Maybe some processing time or some checking in with the surroundings and the next steps.
It is all person-centred, so this will be different for each client, as their transitioning needs and experiences might also be very different.
Anxiety with autistics can be linked to transitions.
Sometimes an advanced warning with plenty of time to process might help the client with the transition by helping keep the anxiety at bay.
Other times having such an advanced warning might be anxiety provoking in itself. Keeping the warning to just before the transition is happening might be helpful in these cases.
Keeping clear on what’s going to happen next, and sticking to what we say, can be really helpful.
In the therapy room, if we say the session will last 50 minutes, make sure you stick to this time.
Ask the client whether a 5 or 10 minute warning would help, or whether you just end the session at 50 minutes without much warning.
A cue such as grabbing my diary to schedule the next session might become a transition clue for the client that the session is ending. This might develop naturally or as part of the conversations and agreements in session 1.
Do read my series on anxiety for more on this topic.
As part of the ethical frameworks I work under, respecting the client and providing a space for them to be autonomous is essential, and ethical, in the therapeutic relationship.
By asking questions like the ones described above, we are setting the client up for going from depending a bit on the therapist to understand their inner world and their relationships, to learning how to tap into these on their own, as time goes on.
The goal with therapy is not to keep a client forever, it’s to enable autonomous behaviours and thoughts, through practice.

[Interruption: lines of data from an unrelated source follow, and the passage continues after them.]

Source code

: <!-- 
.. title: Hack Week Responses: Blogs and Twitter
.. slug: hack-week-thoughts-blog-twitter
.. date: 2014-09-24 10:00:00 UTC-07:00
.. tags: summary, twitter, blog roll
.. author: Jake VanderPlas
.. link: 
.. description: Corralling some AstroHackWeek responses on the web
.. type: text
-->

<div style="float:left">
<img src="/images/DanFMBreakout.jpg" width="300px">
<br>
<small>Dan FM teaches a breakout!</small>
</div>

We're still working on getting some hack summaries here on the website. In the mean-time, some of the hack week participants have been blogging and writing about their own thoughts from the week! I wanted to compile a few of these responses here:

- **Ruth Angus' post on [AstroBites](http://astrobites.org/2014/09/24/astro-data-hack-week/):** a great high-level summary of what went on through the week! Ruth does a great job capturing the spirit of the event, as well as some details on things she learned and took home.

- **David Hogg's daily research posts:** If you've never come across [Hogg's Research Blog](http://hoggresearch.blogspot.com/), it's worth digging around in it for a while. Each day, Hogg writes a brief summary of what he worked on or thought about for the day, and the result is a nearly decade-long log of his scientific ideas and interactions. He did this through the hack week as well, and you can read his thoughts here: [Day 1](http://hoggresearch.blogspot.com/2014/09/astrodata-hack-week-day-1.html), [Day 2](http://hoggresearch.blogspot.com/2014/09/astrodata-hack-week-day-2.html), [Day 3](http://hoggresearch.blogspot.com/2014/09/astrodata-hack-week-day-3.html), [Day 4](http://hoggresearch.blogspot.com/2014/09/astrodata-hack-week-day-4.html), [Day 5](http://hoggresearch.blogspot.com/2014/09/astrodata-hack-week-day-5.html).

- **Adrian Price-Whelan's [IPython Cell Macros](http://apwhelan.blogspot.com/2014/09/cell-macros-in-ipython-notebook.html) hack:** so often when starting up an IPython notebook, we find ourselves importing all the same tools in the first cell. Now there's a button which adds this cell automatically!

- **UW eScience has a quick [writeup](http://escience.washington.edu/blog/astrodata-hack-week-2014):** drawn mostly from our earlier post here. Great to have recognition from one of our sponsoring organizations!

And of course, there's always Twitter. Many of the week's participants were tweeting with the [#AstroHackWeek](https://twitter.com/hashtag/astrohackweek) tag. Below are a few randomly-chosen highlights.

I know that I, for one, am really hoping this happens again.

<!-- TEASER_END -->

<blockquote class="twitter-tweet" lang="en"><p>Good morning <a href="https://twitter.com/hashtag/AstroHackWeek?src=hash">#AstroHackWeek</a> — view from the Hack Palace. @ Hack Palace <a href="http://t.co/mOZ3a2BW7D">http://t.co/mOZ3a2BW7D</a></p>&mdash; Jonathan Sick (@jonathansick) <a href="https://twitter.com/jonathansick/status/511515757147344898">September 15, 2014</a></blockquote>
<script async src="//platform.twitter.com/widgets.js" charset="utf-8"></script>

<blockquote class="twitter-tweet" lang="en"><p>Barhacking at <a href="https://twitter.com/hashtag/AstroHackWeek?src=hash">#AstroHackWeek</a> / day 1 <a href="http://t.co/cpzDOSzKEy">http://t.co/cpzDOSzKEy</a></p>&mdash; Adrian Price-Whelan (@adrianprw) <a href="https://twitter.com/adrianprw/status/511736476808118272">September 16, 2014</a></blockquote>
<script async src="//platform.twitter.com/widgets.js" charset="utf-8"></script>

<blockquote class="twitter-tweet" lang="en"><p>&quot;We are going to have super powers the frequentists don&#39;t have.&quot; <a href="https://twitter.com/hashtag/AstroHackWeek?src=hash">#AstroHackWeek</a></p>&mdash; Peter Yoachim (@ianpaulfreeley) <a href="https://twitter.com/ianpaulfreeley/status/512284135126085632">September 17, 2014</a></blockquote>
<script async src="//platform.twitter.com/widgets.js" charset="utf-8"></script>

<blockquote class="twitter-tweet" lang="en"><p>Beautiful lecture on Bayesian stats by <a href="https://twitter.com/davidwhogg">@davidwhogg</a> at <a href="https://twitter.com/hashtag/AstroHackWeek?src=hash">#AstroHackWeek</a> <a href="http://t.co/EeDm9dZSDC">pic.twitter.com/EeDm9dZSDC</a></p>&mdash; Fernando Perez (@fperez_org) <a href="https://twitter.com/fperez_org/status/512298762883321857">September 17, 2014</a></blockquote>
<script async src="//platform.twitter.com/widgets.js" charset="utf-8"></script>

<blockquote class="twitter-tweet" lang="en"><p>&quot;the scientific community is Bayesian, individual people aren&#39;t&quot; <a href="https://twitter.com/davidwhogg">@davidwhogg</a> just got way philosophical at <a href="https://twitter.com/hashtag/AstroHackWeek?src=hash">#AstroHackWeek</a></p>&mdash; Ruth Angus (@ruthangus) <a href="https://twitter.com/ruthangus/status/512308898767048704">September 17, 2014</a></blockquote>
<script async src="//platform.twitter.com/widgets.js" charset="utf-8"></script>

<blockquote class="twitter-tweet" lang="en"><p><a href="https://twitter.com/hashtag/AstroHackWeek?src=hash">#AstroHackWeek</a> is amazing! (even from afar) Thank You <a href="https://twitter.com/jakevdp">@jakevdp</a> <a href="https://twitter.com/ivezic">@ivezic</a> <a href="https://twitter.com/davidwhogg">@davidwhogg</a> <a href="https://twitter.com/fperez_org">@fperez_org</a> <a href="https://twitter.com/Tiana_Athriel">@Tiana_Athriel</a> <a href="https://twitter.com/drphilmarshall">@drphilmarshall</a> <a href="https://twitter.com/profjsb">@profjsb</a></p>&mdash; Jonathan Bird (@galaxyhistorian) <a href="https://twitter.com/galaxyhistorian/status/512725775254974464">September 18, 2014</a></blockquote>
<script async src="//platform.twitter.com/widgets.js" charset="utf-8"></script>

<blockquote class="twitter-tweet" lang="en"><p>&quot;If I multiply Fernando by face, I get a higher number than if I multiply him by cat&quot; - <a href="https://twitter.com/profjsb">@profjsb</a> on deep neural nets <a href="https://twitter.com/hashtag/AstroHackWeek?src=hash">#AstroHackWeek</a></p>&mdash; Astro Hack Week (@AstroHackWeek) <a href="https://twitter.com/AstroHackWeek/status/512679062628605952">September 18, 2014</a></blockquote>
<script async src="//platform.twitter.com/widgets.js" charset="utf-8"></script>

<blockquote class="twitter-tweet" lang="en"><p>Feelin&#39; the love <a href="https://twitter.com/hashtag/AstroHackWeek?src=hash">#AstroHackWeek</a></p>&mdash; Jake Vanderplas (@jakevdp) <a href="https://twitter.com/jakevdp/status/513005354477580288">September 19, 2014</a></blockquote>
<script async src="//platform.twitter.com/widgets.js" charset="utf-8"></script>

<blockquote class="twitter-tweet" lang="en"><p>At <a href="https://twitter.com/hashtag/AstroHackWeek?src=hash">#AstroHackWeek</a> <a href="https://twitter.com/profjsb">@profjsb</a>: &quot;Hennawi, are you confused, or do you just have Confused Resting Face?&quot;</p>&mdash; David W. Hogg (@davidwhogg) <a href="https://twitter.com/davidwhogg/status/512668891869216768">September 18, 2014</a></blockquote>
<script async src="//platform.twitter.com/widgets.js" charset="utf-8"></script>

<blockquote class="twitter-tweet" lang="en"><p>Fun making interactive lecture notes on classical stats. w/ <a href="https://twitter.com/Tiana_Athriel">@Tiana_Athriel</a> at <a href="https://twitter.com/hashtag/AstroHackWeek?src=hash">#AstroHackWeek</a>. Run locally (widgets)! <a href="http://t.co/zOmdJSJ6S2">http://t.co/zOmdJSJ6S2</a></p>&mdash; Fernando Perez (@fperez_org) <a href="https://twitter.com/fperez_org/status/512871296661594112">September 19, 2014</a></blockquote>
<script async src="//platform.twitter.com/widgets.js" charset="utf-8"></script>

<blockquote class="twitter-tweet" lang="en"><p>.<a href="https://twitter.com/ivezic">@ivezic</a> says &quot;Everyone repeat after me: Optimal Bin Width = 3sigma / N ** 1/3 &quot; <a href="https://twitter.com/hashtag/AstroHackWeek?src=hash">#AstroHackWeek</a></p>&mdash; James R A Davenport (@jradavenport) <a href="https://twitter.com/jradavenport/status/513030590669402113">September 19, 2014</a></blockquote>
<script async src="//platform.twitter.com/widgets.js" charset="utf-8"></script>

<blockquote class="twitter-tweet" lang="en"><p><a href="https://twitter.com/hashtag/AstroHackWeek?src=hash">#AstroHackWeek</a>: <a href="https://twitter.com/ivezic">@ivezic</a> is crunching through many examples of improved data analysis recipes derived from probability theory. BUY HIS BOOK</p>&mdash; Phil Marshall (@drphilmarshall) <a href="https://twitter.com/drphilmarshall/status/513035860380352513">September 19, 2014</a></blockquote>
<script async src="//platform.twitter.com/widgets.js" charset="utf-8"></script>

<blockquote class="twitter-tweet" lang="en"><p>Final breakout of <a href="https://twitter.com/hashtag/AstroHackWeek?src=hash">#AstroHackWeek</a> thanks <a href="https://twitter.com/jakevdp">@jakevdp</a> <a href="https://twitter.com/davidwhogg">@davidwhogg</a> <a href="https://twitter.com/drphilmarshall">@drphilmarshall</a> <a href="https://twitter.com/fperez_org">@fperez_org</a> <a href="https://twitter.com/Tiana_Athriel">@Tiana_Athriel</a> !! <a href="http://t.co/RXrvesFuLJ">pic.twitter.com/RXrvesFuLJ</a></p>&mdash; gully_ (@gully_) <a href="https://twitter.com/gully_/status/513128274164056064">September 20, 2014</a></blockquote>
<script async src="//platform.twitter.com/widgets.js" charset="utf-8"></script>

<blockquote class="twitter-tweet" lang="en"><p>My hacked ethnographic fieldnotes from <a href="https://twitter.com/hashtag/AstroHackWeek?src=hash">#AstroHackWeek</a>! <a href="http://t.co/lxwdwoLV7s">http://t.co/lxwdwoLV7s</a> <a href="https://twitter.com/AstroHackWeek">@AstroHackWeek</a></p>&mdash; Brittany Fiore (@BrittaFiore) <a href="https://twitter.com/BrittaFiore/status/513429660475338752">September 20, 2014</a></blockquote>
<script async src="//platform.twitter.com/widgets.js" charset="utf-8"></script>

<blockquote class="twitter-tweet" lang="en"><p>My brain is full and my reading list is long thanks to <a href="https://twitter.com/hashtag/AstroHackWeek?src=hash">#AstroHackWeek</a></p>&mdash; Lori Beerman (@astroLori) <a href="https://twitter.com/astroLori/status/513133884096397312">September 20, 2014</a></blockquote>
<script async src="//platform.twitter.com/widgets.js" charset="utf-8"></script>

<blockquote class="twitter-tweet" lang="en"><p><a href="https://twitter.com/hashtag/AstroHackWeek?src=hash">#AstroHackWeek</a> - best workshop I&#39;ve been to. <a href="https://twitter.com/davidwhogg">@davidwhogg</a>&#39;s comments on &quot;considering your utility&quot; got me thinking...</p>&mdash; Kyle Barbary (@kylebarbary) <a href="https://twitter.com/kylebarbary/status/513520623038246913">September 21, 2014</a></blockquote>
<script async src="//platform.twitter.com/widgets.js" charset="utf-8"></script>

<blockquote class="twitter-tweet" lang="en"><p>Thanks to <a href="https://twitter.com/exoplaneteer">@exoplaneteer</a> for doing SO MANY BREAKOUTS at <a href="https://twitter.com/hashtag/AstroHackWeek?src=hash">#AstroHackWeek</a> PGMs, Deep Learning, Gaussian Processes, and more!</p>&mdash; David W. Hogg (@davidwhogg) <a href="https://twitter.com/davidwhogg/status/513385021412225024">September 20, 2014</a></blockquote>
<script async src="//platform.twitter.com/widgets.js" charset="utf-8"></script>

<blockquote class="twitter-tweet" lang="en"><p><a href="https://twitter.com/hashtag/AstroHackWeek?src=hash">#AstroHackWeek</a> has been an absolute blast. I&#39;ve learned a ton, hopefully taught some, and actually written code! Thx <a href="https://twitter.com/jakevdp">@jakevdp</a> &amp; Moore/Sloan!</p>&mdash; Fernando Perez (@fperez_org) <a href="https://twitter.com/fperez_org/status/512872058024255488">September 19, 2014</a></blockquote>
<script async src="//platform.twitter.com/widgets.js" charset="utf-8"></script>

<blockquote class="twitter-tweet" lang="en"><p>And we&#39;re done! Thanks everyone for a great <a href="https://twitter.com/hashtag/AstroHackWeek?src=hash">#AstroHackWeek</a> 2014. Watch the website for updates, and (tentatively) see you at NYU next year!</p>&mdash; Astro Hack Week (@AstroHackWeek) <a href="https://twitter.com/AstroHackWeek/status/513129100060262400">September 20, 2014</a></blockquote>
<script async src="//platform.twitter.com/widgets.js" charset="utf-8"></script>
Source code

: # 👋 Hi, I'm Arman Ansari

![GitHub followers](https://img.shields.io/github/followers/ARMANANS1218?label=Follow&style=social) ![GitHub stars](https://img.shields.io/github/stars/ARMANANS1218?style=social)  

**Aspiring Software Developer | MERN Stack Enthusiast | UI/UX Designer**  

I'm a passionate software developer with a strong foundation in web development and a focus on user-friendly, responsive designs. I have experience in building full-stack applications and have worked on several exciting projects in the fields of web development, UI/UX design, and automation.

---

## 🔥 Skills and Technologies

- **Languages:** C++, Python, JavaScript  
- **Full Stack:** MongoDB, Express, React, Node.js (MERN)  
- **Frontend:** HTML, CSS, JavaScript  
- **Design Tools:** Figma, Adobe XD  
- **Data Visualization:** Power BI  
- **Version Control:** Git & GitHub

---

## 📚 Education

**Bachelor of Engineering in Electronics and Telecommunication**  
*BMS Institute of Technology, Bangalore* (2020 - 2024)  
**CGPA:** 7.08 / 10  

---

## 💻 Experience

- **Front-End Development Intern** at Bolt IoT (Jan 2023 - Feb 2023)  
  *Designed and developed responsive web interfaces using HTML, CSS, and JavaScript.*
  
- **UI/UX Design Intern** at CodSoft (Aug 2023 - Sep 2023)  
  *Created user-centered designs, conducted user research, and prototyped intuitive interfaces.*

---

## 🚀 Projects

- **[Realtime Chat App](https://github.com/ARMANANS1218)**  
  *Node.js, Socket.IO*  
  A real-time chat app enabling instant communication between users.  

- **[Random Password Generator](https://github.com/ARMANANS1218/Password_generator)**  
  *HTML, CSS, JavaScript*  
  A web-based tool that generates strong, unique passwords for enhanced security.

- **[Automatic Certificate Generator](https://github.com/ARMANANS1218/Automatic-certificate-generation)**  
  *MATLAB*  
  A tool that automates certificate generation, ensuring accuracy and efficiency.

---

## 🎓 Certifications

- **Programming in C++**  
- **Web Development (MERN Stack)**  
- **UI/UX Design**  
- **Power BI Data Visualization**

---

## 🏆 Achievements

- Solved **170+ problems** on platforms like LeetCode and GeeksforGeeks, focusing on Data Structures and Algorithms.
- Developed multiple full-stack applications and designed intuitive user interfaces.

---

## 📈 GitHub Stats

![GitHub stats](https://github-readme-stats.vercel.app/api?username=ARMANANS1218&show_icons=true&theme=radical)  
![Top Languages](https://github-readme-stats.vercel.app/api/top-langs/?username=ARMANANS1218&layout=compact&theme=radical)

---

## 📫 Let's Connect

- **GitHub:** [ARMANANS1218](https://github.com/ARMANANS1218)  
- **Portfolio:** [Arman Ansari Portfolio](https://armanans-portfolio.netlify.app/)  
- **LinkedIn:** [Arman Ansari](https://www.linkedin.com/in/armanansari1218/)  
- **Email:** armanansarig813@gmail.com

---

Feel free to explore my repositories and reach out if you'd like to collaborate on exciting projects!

By observing what goes on in the therapy room, which is usually a reproduction of what goes on in the client’s everyday world, and discussing their everyday events and past situations, the client becomes able to process their thoughts, emotions and events on their own, slowly through their therapeutic journey.
Seeing clients come into the room and talk about their progress with setting boundaries or asking for their needs to be met, or having an “a-ha” moment about something we’d been discussin in therapy, is so rewarding and it is great to see the therapy taking an effect in the clients’ lives.
Autonomy is essential in the client’s self-esteem and ability to live their best lives. Of course other aspects are also involved.
Estay and Paxton call this self-monitoring in Chapter 3 of their book.
Self-esteem and self-talk.
Focusing on the positive things clients say to themselves can be helpful when negative self-talk has been taking a hold of the client’s life.
Self-esteem can increase and the client’s moods and how they go about their daily lives can be impacted greatly by focusing on the positives.
I read somewhere (can’t remember where) that thinking that is not reinforced will be come extinct.
The same goes with thinking that is reinforced. It will be at the forefront of the client’s mind.
So if we don’t reinforce negative thoughts, then we can focus on the positive ones.
This seems to work well for autistic clients, and I tend to use it with many of my clients, in one form or another.